*** Texto ***

El estoicismo es una de las escuelas filosóficas más influyentes de la antigüedad y más utilizadas en nuestra época de forma muy comercial. Esta forma de pensamiento ha demostrado ser más que una doctrina de su tiempo: es un arte de vivir que, milenios después, sigue ofreciendo respuestas a los problemas profundos de la existencia humana. Inclusive, mientras escribo, estoy intentando no vender la idea como superación personal. El atractivo del estoicismo no radica en teorías metafísicas ni en discursos complacientes; al contrario, su crudeza y practicidad lo convierten en una herramienta para quienes buscan enfrentar la vida con dignidad y determinación.

*** Datos registrados ***

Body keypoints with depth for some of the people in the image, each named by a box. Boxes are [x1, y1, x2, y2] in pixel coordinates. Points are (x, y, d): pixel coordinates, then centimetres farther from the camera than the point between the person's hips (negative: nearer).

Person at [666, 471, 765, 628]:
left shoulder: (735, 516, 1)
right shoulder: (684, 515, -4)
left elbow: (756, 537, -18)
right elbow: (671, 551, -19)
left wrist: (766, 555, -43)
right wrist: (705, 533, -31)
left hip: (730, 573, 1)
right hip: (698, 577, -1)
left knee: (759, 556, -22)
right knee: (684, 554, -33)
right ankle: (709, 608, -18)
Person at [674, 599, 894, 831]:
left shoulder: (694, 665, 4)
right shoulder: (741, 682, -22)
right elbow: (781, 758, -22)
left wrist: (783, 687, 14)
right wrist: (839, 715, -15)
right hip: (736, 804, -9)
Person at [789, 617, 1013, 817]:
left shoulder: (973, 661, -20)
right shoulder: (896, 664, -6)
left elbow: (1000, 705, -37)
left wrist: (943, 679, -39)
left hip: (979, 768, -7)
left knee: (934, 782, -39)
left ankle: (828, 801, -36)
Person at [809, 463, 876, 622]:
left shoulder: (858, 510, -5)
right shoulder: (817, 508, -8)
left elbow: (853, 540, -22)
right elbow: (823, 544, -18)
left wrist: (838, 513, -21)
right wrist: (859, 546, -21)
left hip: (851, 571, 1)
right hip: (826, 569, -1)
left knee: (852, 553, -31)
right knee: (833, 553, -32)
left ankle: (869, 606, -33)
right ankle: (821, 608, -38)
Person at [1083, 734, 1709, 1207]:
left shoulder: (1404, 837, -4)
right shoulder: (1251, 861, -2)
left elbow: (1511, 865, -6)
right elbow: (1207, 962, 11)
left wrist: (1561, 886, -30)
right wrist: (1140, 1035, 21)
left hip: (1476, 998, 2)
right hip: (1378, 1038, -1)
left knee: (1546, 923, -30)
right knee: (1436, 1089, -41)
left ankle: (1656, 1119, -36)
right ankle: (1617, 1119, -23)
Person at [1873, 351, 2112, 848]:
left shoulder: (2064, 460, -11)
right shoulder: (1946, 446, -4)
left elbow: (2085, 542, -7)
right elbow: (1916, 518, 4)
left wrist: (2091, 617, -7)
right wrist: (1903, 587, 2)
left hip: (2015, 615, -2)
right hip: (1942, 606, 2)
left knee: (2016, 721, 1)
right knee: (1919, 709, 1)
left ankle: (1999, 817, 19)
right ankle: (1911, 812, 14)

***
*** Datos registrados ***

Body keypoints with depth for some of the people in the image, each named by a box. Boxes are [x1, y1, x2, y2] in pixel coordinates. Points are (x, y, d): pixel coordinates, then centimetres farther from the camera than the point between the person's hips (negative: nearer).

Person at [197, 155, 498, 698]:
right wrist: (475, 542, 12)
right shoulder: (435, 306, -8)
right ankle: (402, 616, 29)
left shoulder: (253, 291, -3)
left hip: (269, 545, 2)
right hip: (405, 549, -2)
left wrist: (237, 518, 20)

***

◆ Tarea 1
Según el texto sobre el estoicismo, ¿en qué no radica el atractivo de esta escuela filosófica?
◆ Tarea 2
Traduce al inglés esta oración del texto sobre el estoicismo: "Esta forma de pensamiento ha demostrado ser más que una doctrina de su tiempo: es un arte de vivir que, milenios después, sigue ofreciendo respuestas a los problemas profundos de la existencia humana."

◆ Respuesta 1
No radica en teorías metafísicas ni en discursos complacientes.

◆ Respuesta 2
This way of thinking has proven to be more than a doctrine of its time: it is an art of living that, millennia later, continues to offer answers to the deep problems of human existence.